→ **Supplied data**:
++++++++++

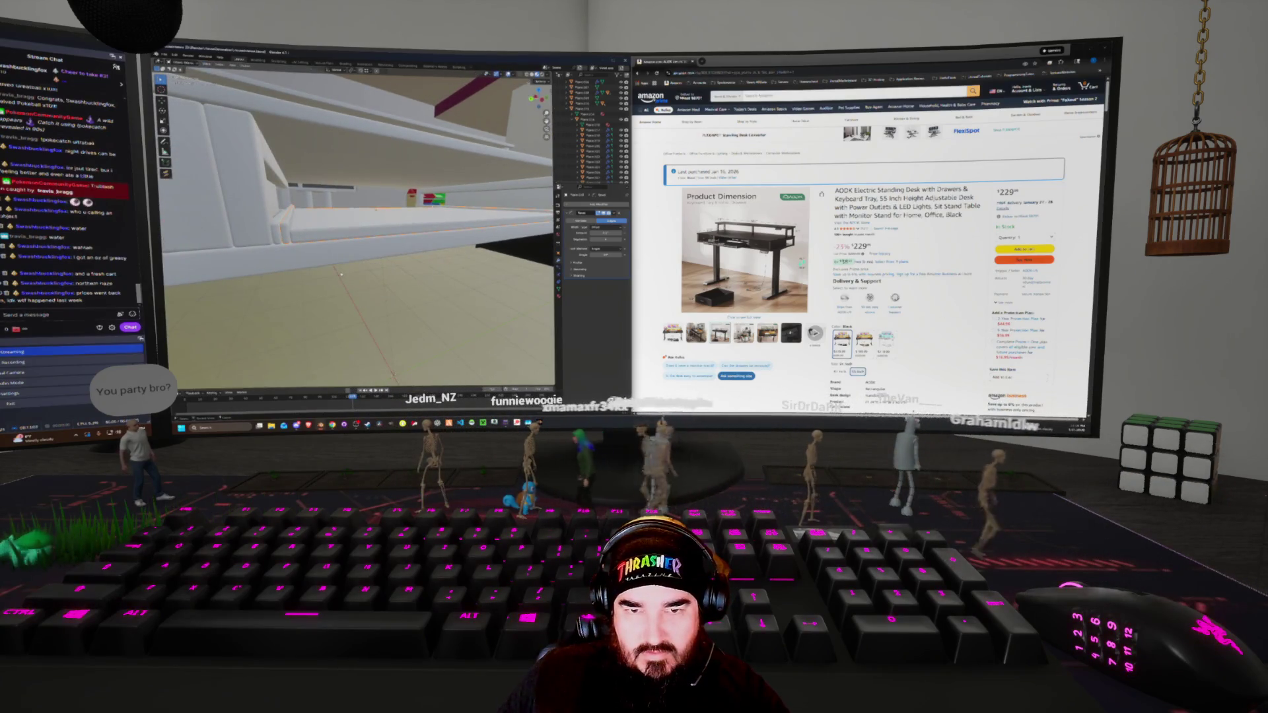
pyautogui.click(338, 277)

++++++++++

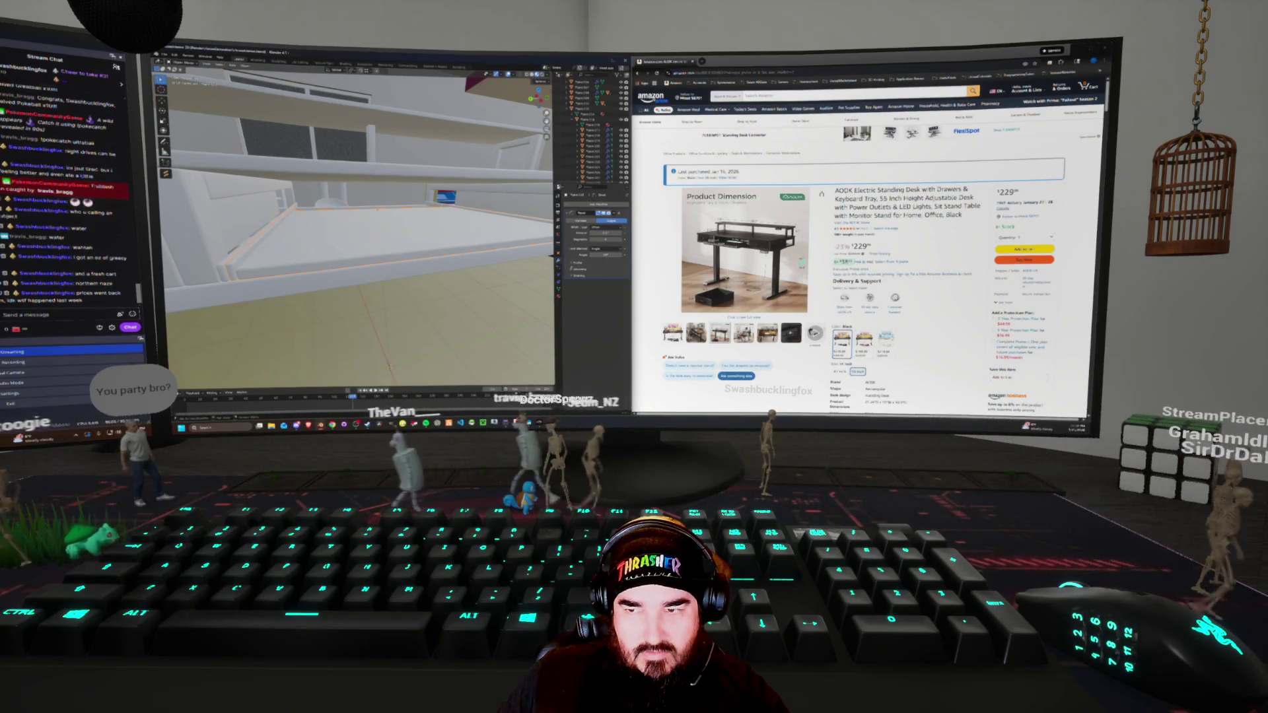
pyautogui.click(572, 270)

++++++++++

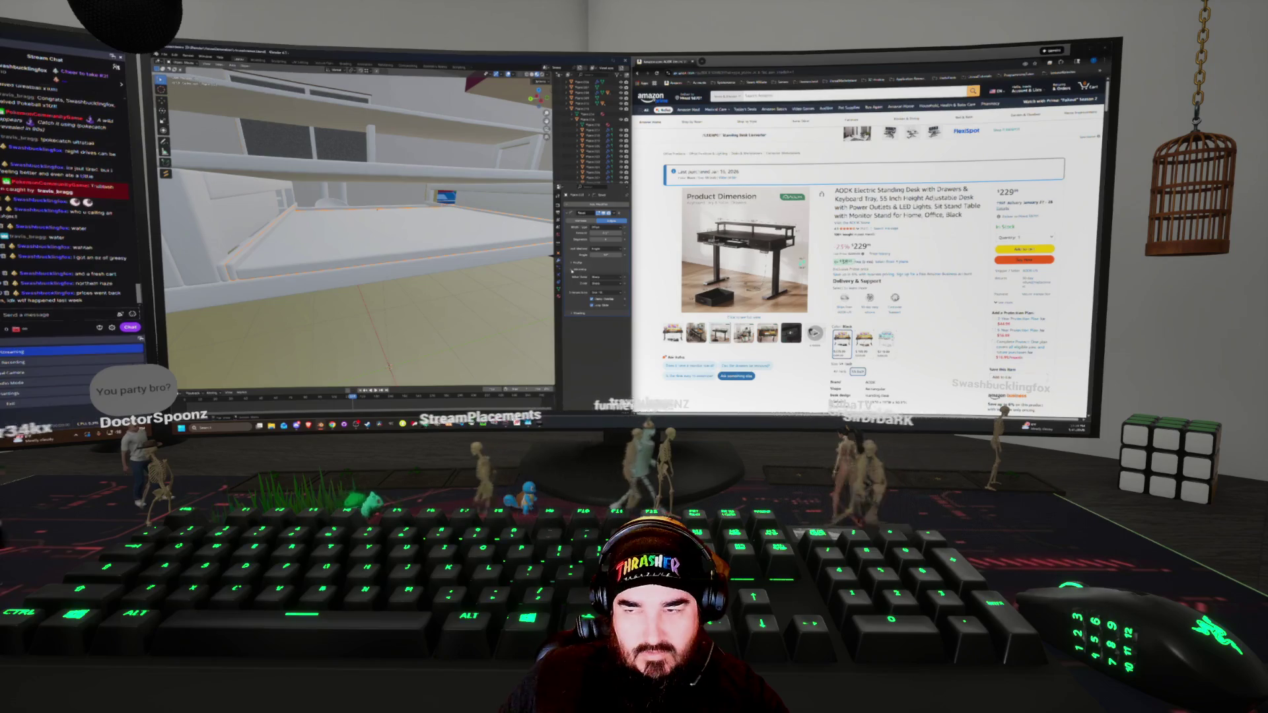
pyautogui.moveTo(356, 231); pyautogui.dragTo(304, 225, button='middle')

++++++++++

The only thing to give is how many lines of the listing include the word "click".

→ **Result below**: 2